Although the concept of a modern day Robinson Crusoe marooned on Mars might sound like a depressing proposition, the film's tone never ventures into dark and downbeat territory. Without detracting from the seriousness of the situation, director Ridley Scott infuses the production with moments of low-key, appropriate comedy. Watney's introspective video journals illustrate not only his practicality and innovation but his wry (sometimes gallows) sense of humor. Likewise, some of the Earth-based scenes, while not openly comedic, are played with a lighthearted sensibility.

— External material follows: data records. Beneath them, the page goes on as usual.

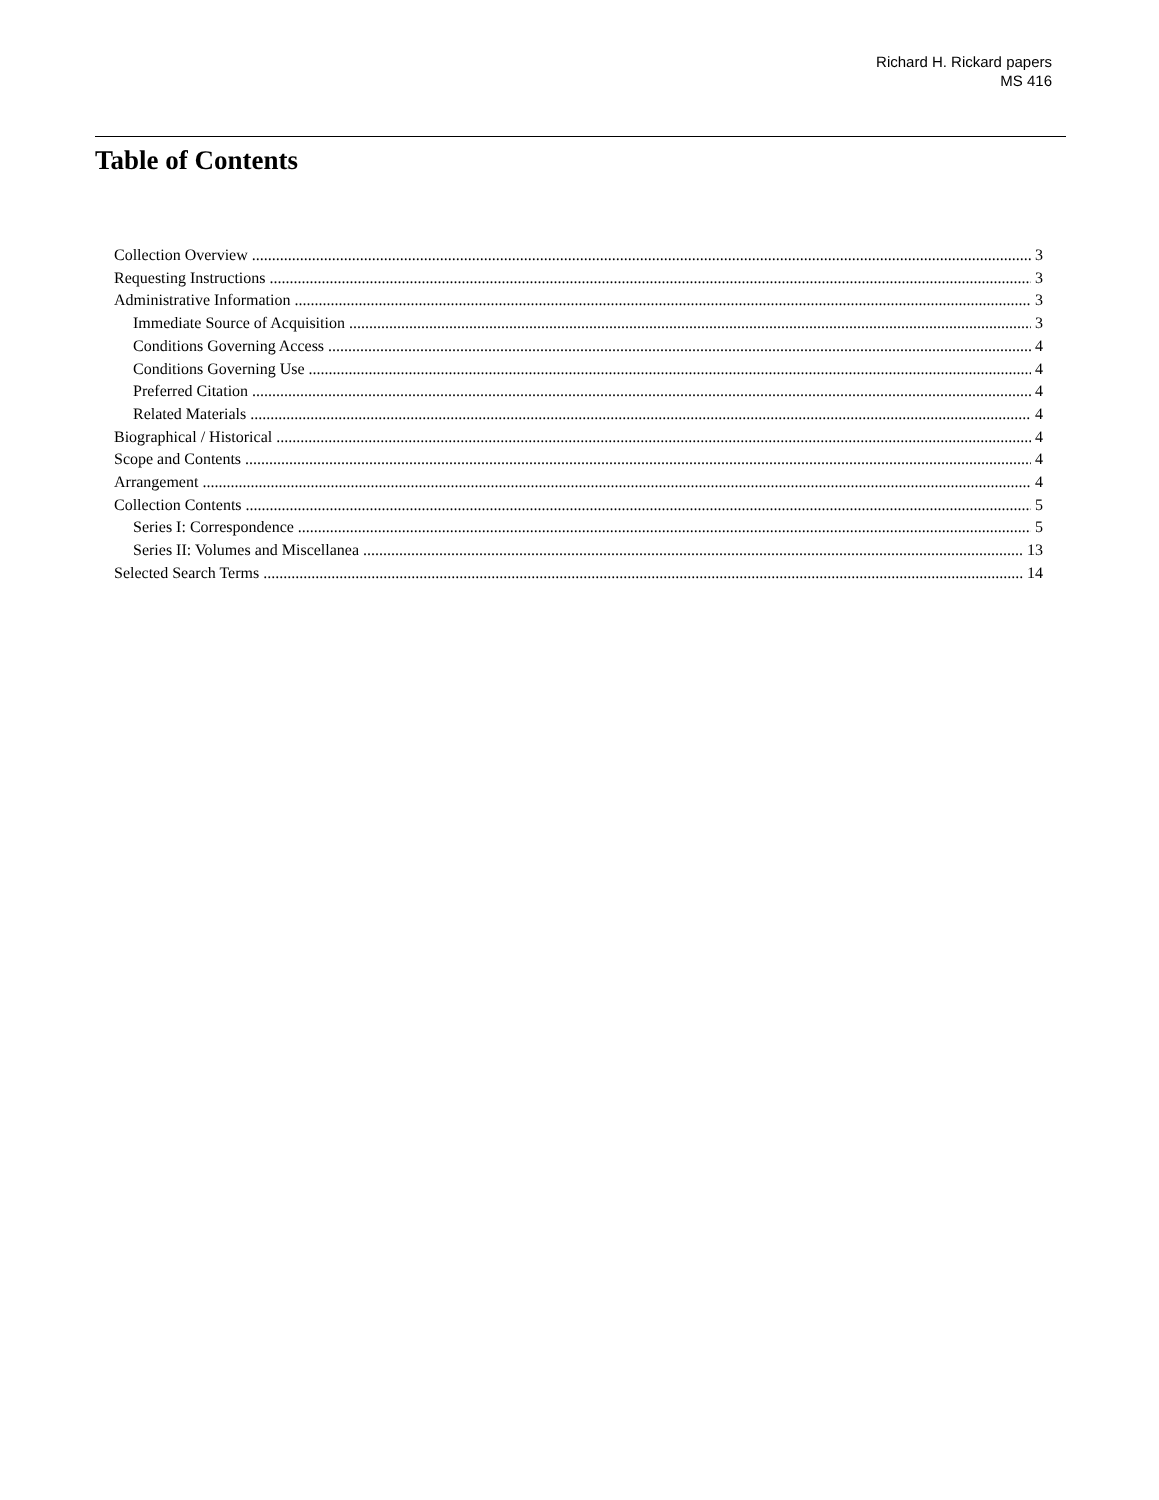Richard H. Rickard papers
MS 416
Table of Contents
Collection Overview 3
Requesting Instructions 3
Administrative Information 3
Immediate Source of Acquisition 3
Conditions Governing Access 4
Conditions Governing Use 4
Preferred Citation 4
Related Materials 4
Biographical / Historical 4
Scope and Contents 4
Arrangement 4
Collection Contents 5
Series I: Correspondence 5
Series II: Volumes and Miscellanea 13
Selected Search Terms 14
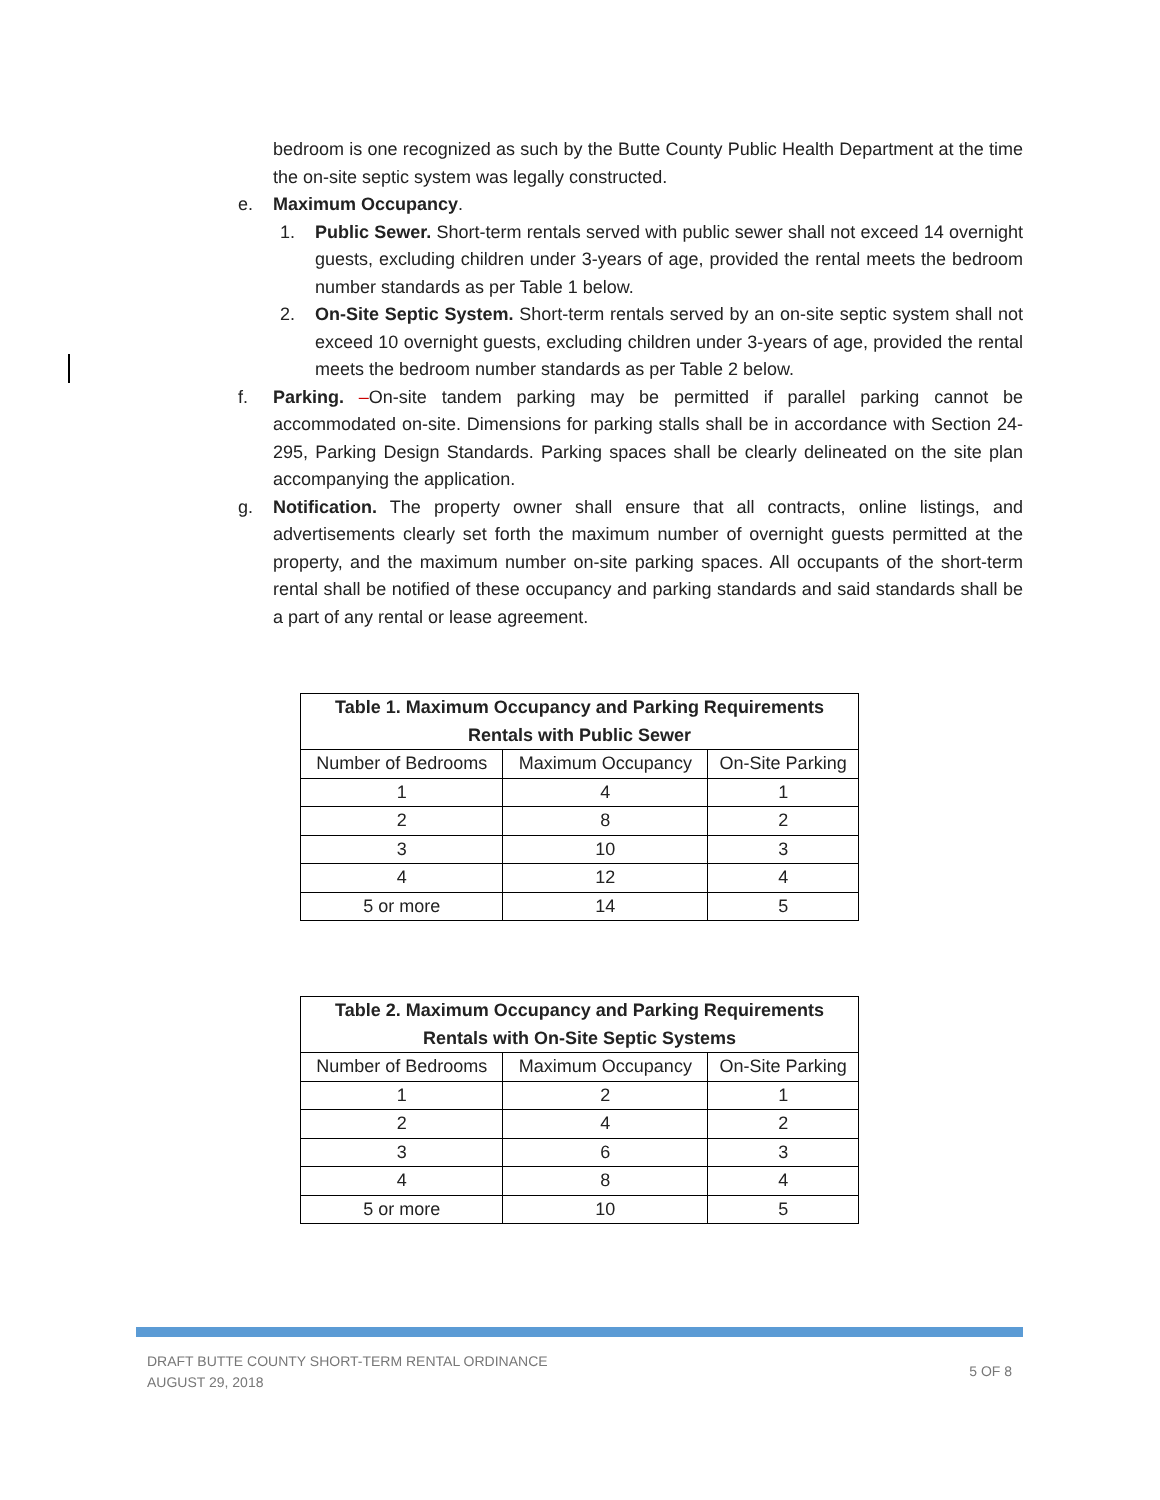bedroom is one recognized as such by the Butte County Public Health Department at the time the on-site septic system was legally constructed.
e. Maximum Occupancy.
1. Public Sewer. Short-term rentals served with public sewer shall not exceed 14 overnight guests, excluding children under 3-years of age, provided the rental meets the bedroom number standards as per Table 1 below.
2. On-Site Septic System. Short-term rentals served by an on-site septic system shall not exceed 10 overnight guests, excluding children under 3-years of age, provided the rental meets the bedroom number standards as per Table 2 below.
f. Parking. –On-site tandem parking may be permitted if parallel parking cannot be accommodated on-site. Dimensions for parking stalls shall be in accordance with Section 24-295, Parking Design Standards. Parking spaces shall be clearly delineated on the site plan accompanying the application.
g. Notification. The property owner shall ensure that all contracts, online listings, and advertisements clearly set forth the maximum number of overnight guests permitted at the property, and the maximum number on-site parking spaces. All occupants of the short-term rental shall be notified of these occupancy and parking standards and said standards shall be a part of any rental or lease agreement.
| Table 1. Maximum Occupancy and Parking Requirements Rentals with Public Sewer | | |
| --- | --- | --- |
| Number of Bedrooms | Maximum Occupancy | On-Site Parking |
| 1 | 4 | 1 |
| 2 | 8 | 2 |
| 3 | 10 | 3 |
| 4 | 12 | 4 |
| 5 or more | 14 | 5 |
| Table 2. Maximum Occupancy and Parking Requirements Rentals with On-Site Septic Systems | | |
| --- | --- | --- |
| Number of Bedrooms | Maximum Occupancy | On-Site Parking |
| 1 | 2 | 1 |
| 2 | 4 | 2 |
| 3 | 6 | 3 |
| 4 | 8 | 4 |
| 5 or more | 10 | 5 |
DRAFT BUTTE COUNTY SHORT-TERM RENTAL ORDINANCE
AUGUST 29, 2018
5 OF 8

For Matt Damon, this is a rare opportunity to show his range. Neither action hero nor supporting character nor George Clooney sidekick, he gives a performance to rival The Departed as the best of his career. One key difference: here, he isn't surrounded by the likes of Leonardo DiCaprio, Jack Nicholson, and Martin Sheen. This is Damon's movie and it's hard to find a flaw in the way he brings Watney to life. The fear, the anguish, the loneliness, the desperation, and the joy they're all there. Only once does Watney give into despair and, on that occasion, it doesn't last long. The secondary cast is impressive, with names like Jessica Chastain, Kristin Wiig, Chiwetel Ejiofor, and Sean Bean lending their talents, but their roles aren't large. They support and never threaten to take the spotlight away from Damon. (Considering that he also played a stranded astronaut in Interstellar, one wonders whether he has become Hollywood's go-to guy for this kind of character.)

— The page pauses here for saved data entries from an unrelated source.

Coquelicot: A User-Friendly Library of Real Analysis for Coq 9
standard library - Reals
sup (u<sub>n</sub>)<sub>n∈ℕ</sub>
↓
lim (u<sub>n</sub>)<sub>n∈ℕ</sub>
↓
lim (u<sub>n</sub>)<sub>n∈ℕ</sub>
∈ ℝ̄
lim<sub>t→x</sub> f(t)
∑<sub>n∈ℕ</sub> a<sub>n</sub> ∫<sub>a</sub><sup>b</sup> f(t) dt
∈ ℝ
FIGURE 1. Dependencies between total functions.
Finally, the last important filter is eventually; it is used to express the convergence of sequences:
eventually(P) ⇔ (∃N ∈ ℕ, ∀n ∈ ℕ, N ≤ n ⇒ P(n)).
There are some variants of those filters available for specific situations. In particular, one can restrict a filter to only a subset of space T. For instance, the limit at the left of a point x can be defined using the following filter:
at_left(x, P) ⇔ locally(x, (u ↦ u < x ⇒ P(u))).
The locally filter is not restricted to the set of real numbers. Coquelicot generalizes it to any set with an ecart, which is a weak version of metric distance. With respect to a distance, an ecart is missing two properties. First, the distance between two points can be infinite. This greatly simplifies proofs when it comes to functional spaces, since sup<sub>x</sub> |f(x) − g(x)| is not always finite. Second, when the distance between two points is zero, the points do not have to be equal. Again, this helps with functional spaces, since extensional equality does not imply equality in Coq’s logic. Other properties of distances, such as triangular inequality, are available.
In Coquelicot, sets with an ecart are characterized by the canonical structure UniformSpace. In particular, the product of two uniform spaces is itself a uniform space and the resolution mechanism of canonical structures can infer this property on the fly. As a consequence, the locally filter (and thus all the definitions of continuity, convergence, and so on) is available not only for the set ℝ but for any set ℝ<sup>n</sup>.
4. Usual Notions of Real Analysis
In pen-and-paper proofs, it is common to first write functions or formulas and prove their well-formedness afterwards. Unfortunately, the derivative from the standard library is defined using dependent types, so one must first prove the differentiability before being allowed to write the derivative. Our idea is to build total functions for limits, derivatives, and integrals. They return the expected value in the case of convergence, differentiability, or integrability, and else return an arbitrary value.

As a director, Ridley Scott is by no means a "can't miss" proposition. Although one can rarely fault his ambition, the results have been mixed, especially in recent years. When it comes to science fiction, however, Scott's track record is solid: Alien, Blade Runner, Prometheus - two bona fide classics and one flawed but compelling odyssey. The Martian is a different kind of film from those but no less impressive. Scott uses special effects as a tool to enhance the experience rather than as the means to define it. Many of the effects in The Martian are of the practical variety with CGI used primarily to add an otherworldly flavor to the Martian landscape. The space sequences are nearly as good as those in Gravity. The 3D, although not as impressive as in Alfonso Cuaron's 2013 picture, feels neither gimmicky nor unnecessary. As uneven a director as Scott can be, he can do some amazing things when he's "on"; this is one such occasion.

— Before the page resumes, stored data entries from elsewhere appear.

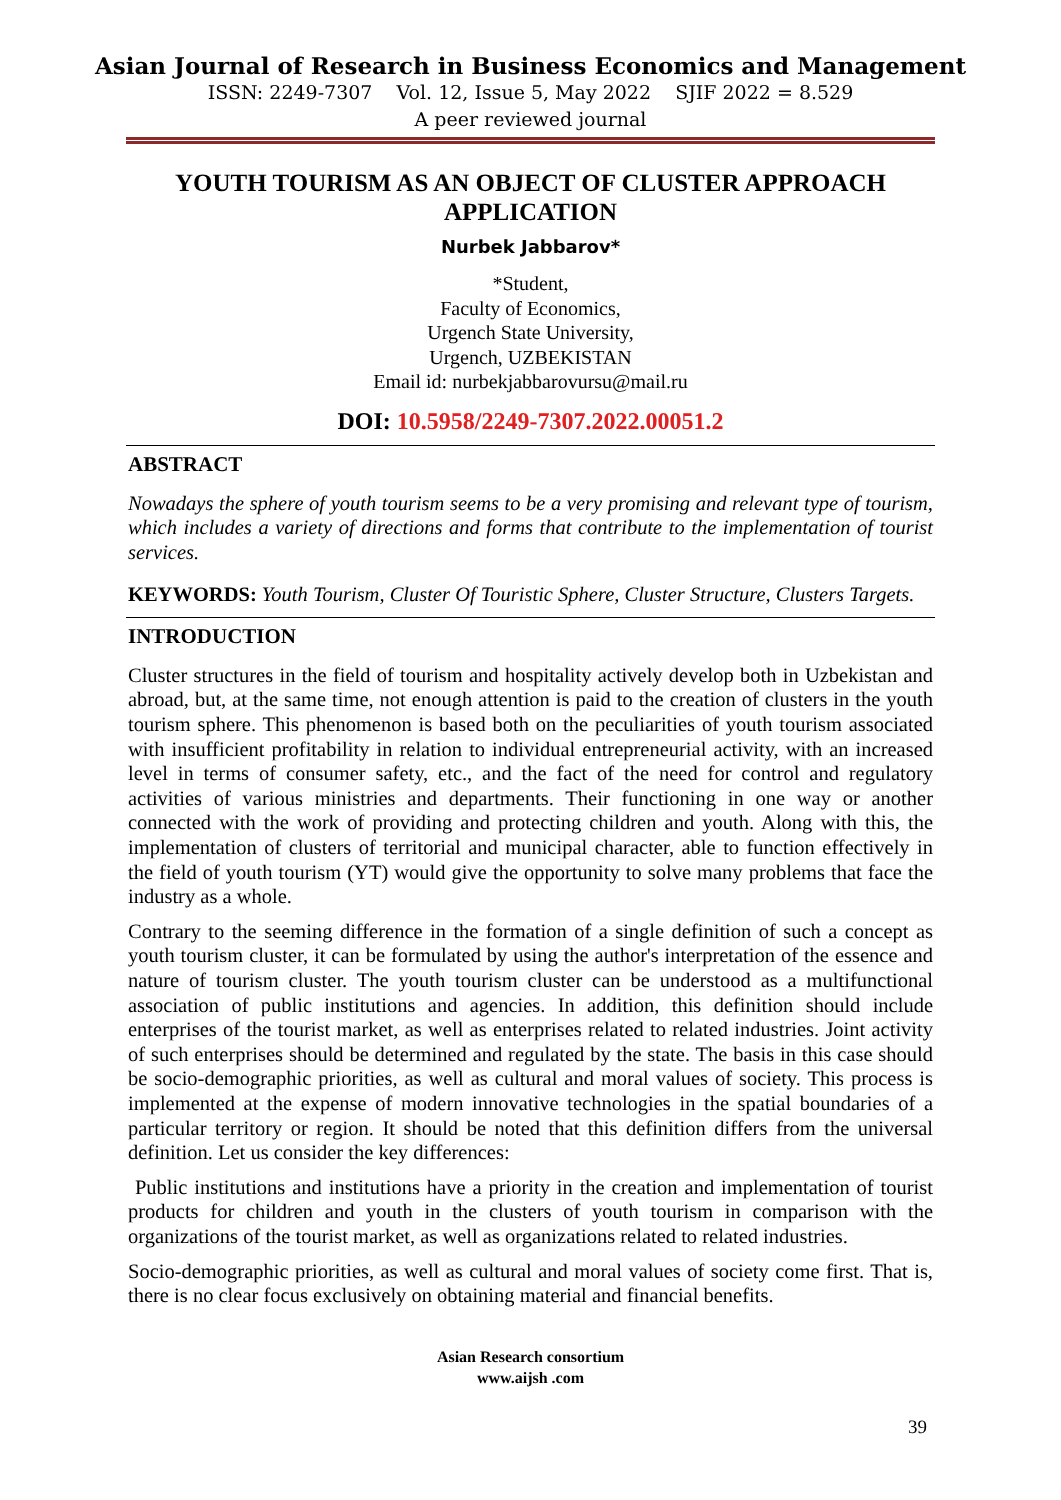Asian Journal of Research in Business Economics and Management
ISSN: 2249-7307 Vol. 12, Issue 5, May 2022 SJIF 2022 = 8.529
A peer reviewed journal
YOUTH TOURISM AS AN OBJECT OF CLUSTER APPROACH APPLICATION
Nurbek Jabbarov*
*Student,
Faculty of Economics,
Urgench State University,
Urgench, UZBEKISTAN
Email id: nurbekjabbarovursu@mail.ru
DOI: 10.5958/2249-7307.2022.00051.2
ABSTRACT
Nowadays the sphere of youth tourism seems to be a very promising and relevant type of tourism, which includes a variety of directions and forms that contribute to the implementation of tourist services.
KEYWORDS: Youth Tourism, Cluster Of Touristic Sphere, Cluster Structure, Clusters Targets.
INTRODUCTION
Cluster structures in the field of tourism and hospitality actively develop both in Uzbekistan and abroad, but, at the same time, not enough attention is paid to the creation of clusters in the youth tourism sphere. This phenomenon is based both on the peculiarities of youth tourism associated with insufficient profitability in relation to individual entrepreneurial activity, with an increased level in terms of consumer safety, etc., and the fact of the need for control and regulatory activities of various ministries and departments. Their functioning in one way or another connected with the work of providing and protecting children and youth. Along with this, the implementation of clusters of territorial and municipal character, able to function effectively in the field of youth tourism (YT) would give the opportunity to solve many problems that face the industry as a whole.
Contrary to the seeming difference in the formation of a single definition of such a concept as youth tourism cluster, it can be formulated by using the author's interpretation of the essence and nature of tourism cluster. The youth tourism cluster can be understood as a multifunctional association of public institutions and agencies. In addition, this definition should include enterprises of the tourist market, as well as enterprises related to related industries. Joint activity of such enterprises should be determined and regulated by the state. The basis in this case should be socio-demographic priorities, as well as cultural and moral values of society. This process is implemented at the expense of modern innovative technologies in the spatial boundaries of a particular territory or region. It should be noted that this definition differs from the universal definition. Let us consider the key differences:
Public institutions and institutions have a priority in the creation and implementation of tourist products for children and youth in the clusters of youth tourism in comparison with the organizations of the tourist market, as well as organizations related to related industries.
Socio-demographic priorities, as well as cultural and moral values of society come first. That is, there is no clear focus exclusively on obtaining material and financial benefits.
Asian Research consortium
www.aijsh .com
39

The Martian is based on Andy Weir's novel of the same name and uses a similar science-based approach to many of its scenes. NASA was involved both at the script stage and during filming and, although there are instances in which The Martian takes liberties with the laws of physics, it presents one of the most accurate screen depictions of space travel to date. This authenticity is one of the factors that attracted Damon and Scott to the project and Weir's continued involvement brought NASA on board.
In releasing The Martian, 20th Century Fox has fired the first shot in the 2015 Oscar competition. Although the science fiction genre is more often associated with the escapist fare of summer than the serious offerings of the fall, The Martian is an exception. Those who crave nonstop action and seizure-promoting editing may find this film's pace too deliberate. They may be unable to appreciate its character focus and slow but undeniable build-up of tension. This is science fiction for sophisticated audiences and, as such, a fulfilling and satisfying experience.